"You didn't send Spider, he's not reliable." Said Sarah.
Ruby realised that everybody was unreliable to Sarah, that was just the way she was made. She might have a point with Spider, but Ruby had him fairly well under control. For a start she was one of the few people who knew his given name was Rupert Bailey. She'd once asked him what his real name was and felt the ocean of bile and resentment fill his head. A boy child who was half Bengali and half Glaswegian and they'd called him Rupert..... Hell, it was almost guaranteed to turn him into a complete fuckup.
"He's good at handling things like this," she said, "he's got the right experience."
"That's because he's a drug dealer Ruby !"
She cringed. Sarah would never have said anything like that on her home phone, but she seemed under some illusion that mobiles were encrypted and safe. Probably she'd watched far too many TV shows where gangsters ran their empire with anonymous cell phones. Ruby knew a lot of obscure info about the intelligence community, she met quite a few of them at embassy parties and other social events. She knew that there was no safe phone system, someone could listen in to all of them.
"You're exaggerating Sarah."
She knew it was a mistake as soon as she said it. Never tell someone with OCD that they're exaggerating, she'd be telling her to pull herself together next.
"No I'm not. You've told me he's into far worse, maybe even murder."
Ruby was on her own phone, it had a personal contract on it and she didn't think simply throwing it away was an option. She had two people in London who she thought of as....friends, yes friends, people who'd be there for her. The trouble was that both of them were damaged, maybe even as damaged as she was.

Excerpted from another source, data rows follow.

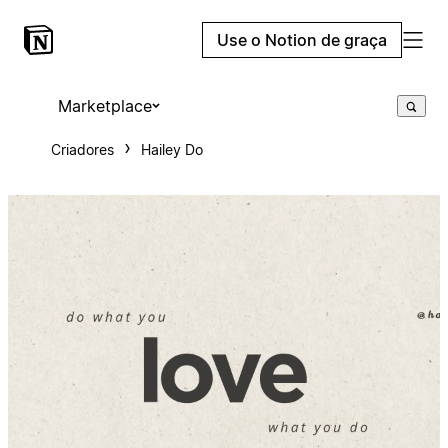
Use o Notion de graça
Marketplace
Criadores
Hailey Do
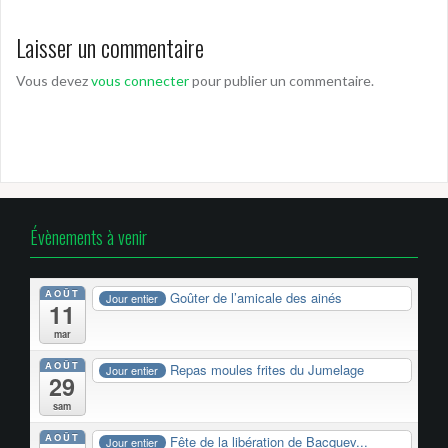
Laisser un commentaire
Vous devez
vous connecter
pour publier un commentaire.
Évènements à venir
AOÛT
Goûter de l’amicale des ainés
Jour entier
11
mar
AOÛT
Repas moules frites du Jumelage
Jour entier
29
sam
AOÛT
Fête de la libération de Bacquev...
Jour entier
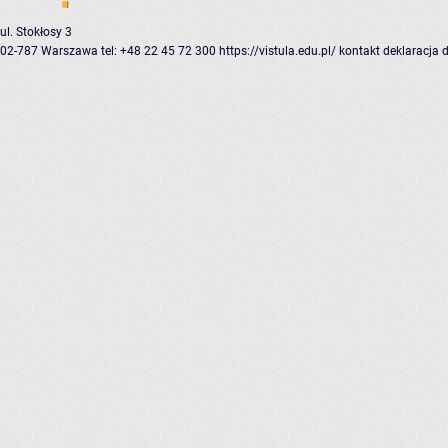
ul. Stokłosy 3
02-787 Warszawa
tel: +48 22 45 72 300
https://vistula.edu.pl/
kontakt
deklaracja 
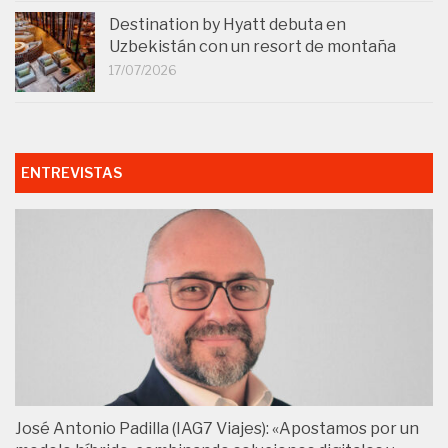
Destination by Hyatt debuta en
Uzbekistán con un resort de montaña
17/07/2026
ENTREVISTAS
José Antonio Padilla (IAG7 Viajes): «Apostamos por un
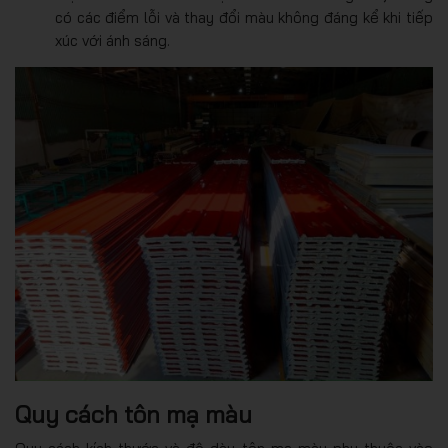
có các điểm lỗi và thay đổi màu không đáng kể khi tiếp
xúc với ánh sáng.
Quy cách tôn mạ màu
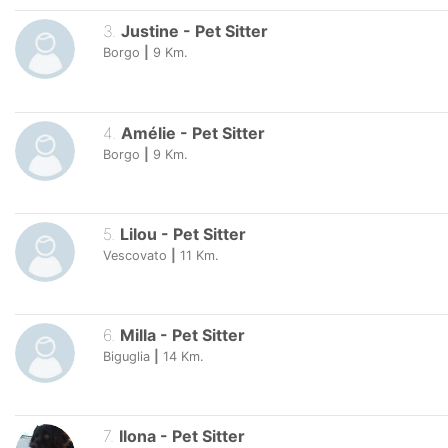
3
.
Justine
-
Pet Sitter
Borgo
|
9
Km.
4
.
Amélie
-
Pet Sitter
Borgo
|
9
Km.
5
.
Lilou
-
Pet Sitter
Vescovato
|
11
Km.
6
.
Milla
-
Pet Sitter
Biguglia
|
14
Km.
7
.
Ilona
-
Pet Sitter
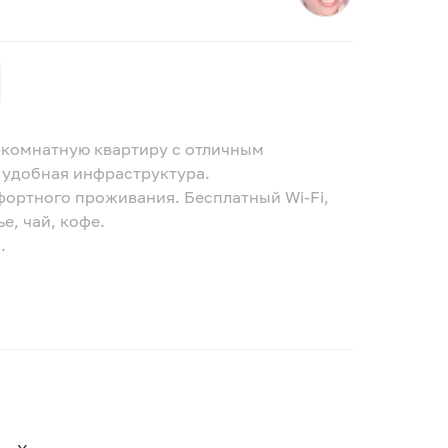
-комнатную квартиру с отличным
 удобная инфраструктура.
фортного проживания. Бесплатный Wi-Fi,
е, чай, кофе.
.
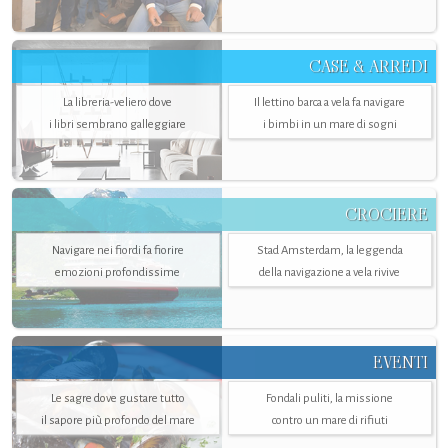
CASE & ARREDI
La libreria-veliero dove
Il lettino barca a vela fa navigare
i libri sembrano galleggiare
i bimbi in un mare di sogni
CROCIERE
Navigare nei fiordi fa fiorire
Stad Amsterdam, la leggenda
emozioni profondissime
della navigazione a vela rivive
EVENTI
Le sagre dove gustare tutto
Fondali puliti, la missione
il sapore più profondo del mare
contro un mare di rifiuti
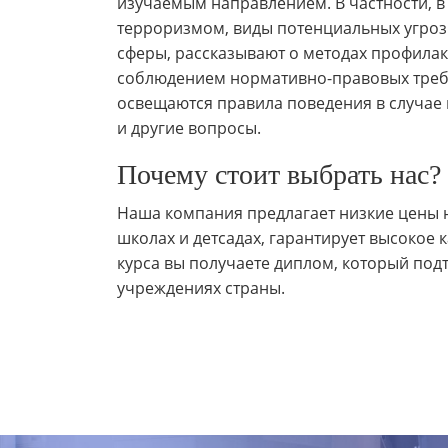
изучаемым направлением. В частности, в
терроризмом, виды потенциальных угроз
сферы, рассказывают о методах профилак
соблюдением нормативно-правовых требо
освещаются правила поведения в случае
и другие вопросы.
Почему стоит выбрать нас?
Наша компания предлагает низкие цены н
школах и детсадах, гарантирует высокое
курса вы получаете диплом, который под
учреждениях страны.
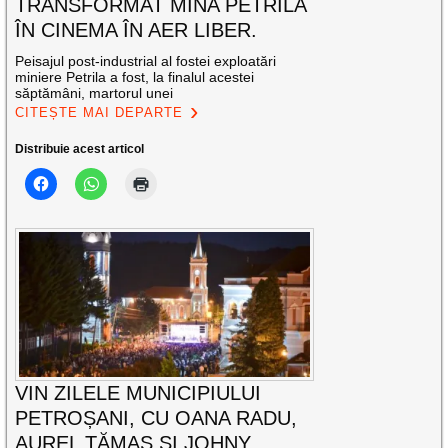
TRANSFORMAT MINA PETRILA
ÎN CINEMA ÎN AER LIBER.
Peisajul post-industrial al fostei exploatări
miniere Petrila a fost, la finalul acestei
săptămâni, martorul unei
CITEȘTE MAI DEPARTE
Distribuie acest articol
VIN ZILELE MUNICIPIULUI
PETROȘANI, CU OANA RADU,
AUREL TĂMAȘ ȘI JOHNY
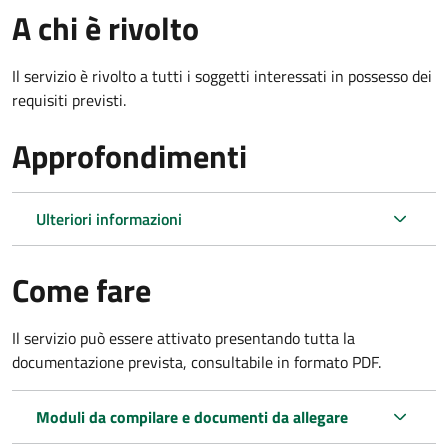
A chi è rivolto
Il servizio è rivolto a tutti i soggetti interessati in possesso dei
requisiti previsti.
Approfondimenti
Ulteriori informazioni
Come fare
Il servizio può essere attivato presentando tutta la
documentazione prevista, consultabile in formato PDF.
Moduli da compilare e documenti da allegare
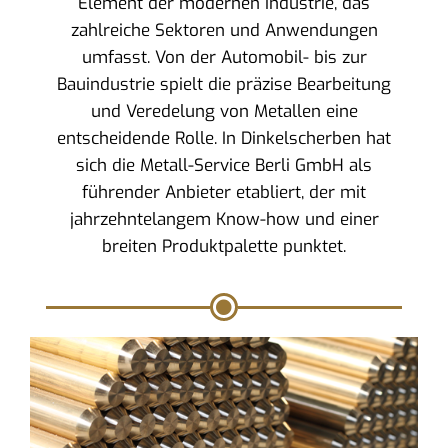
Element der modernen Industrie, das
zahlreiche Sektoren und Anwendungen
umfasst. Von der Automobil- bis zur
Bauindustrie spielt die präzise Bearbeitung
und Veredelung von Metallen eine
entscheidende Rolle. In Dinkelscherben hat
sich die Metall-Service Berli GmbH als
führender Anbieter etabliert, der mit
jahrzehntelangem Know-how und einer
breiten Produktpalette punktet.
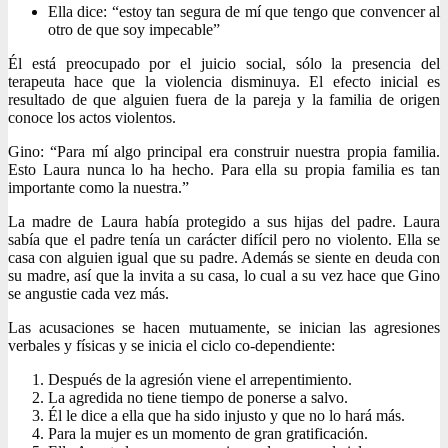
Ella dice: “estoy tan segura de mí que tengo que convencer al
otro de que soy impecable”
Él está preocupado por el juicio social, sólo la presencia del
terapeuta hace que la violencia disminuya. El efecto inicial es
resultado de que alguien fuera de la pareja y la familia de origen
conoce los actos violentos.
Gino: “Para mí algo principal era construir nuestra propia familia.
Esto Laura nunca lo ha hecho. Para ella su propia familia es tan
importante como la nuestra.”
La madre de Laura había protegido a sus hijas del padre. Laura
sabía que el padre tenía un carácter difícil pero no violento. Ella se
casa con alguien igual que su padre. Además se siente en deuda con
su madre, así que la invita a su casa, lo cual a su vez hace que Gino
se angustie cada vez más.
Las acusaciones se hacen mutuamente, se inician las agresiones
verbales y físicas y se inicia el ciclo co-dependiente:
Después de la agresión viene el arrepentimiento.
La agredida no tiene tiempo de ponerse a salvo.
Él le dice a ella que ha sido injusto y que no lo hará más.
Para la mujer es un momento de gran gratificación.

"I'll be in London tomorrow, at my place. Come over in the evening and we can chat then."
"You can't just ignore what I said..........."

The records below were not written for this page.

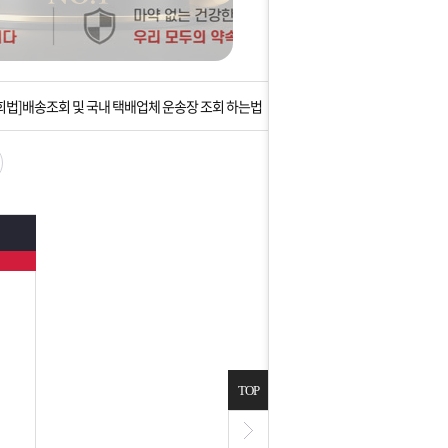
는 상황을 대비해 꼭 입금후 고객센터 연락바랍니다.
]설 연휴 배송 및 휴무 안내
회법]배송조회 및 국내 택배업체 운송장 조회 하는법
아이폰 고객 앱설치 가능합니다.
 안내] 집 밖에 주소로 택배 받기
병
는 상황을 대비해 꼭 입금후 고객센터 연락바랍니다.
]설 연휴 배송 및 휴무 안내
TOP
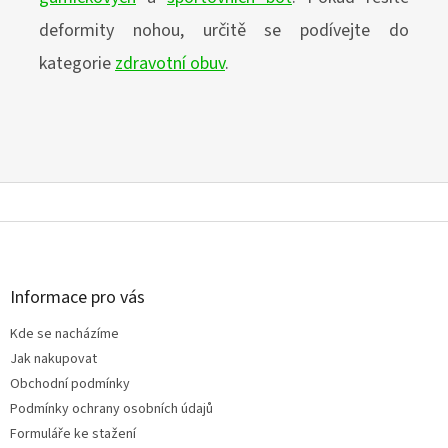
deformity nohou, určitě se
podívejte do
kategorie
zdravotní obuv
.
Z
á
p
a
Informace pro vás
t
Kde se nacházíme
í
Jak nakupovat
Obchodní podmínky
Podmínky ochrany osobních údajů
Formuláře ke stažení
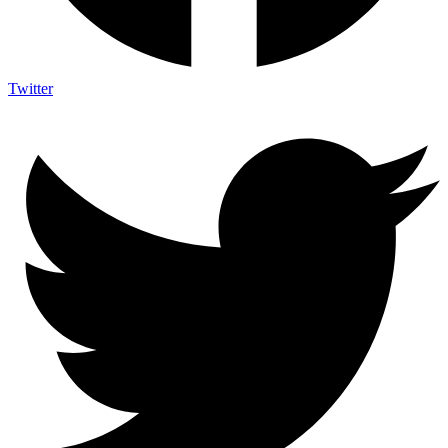
Twitter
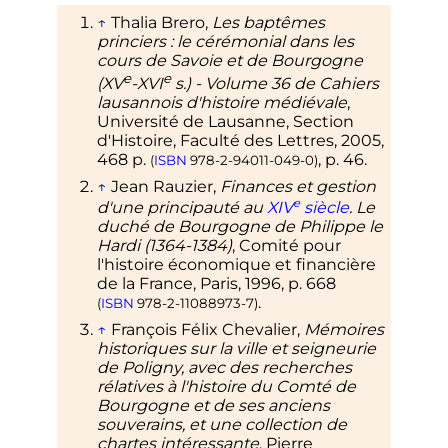
↑
Thalia Brero,
Les baptêmes
princiers
: le cérémonial dans les
cours de Savoie et de Bourgogne
e
e
(
XV
-
XVI
s.) - Volume 36 de Cahiers
lausannois d'histoire médiévale
,
Université de Lausanne, Section
d'Histoire, Faculté des Lettres,
2005
,
468
p.
,
p.
46
.
(
ISBN
978-2-94011-049-0
)
↑
Jean Rauzier,
Finances et gestion
e
d'une principauté au
XIV
siècle
. Le
duché de Bourgogne de Philippe le
Hardi (1364-1384)
, Comité pour
l'histoire économique et financière
de la France, Paris, 1996,
p.
668
.
(
ISBN
978-2-11088973-7
)
↑
François Félix
Chevalier
,
Mémoires
historiques sur la ville et seigneurie
de Poligny, avec des recherches
rélatives à l'histoire du Comté de
Bourgogne et de ses anciens
souverains, et une collection de
chartes intéressante
, Pierre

Ruby ended the call. Sarah would call back, at least a dozen times, which was why Ruby had never activated the voicemail service. Sarah would turn up at her flat, complete with a bottle of wine and an apology, they'd been through the routine many times. Ruby set her phone to silent and dropped it into the fruit bowl, watching as it lit up. Last time Sarah had called her eight times, the time before twelve. Today was likely to be a record. Always an even number of calls though, Sarah had a morbid dread of odd numbers.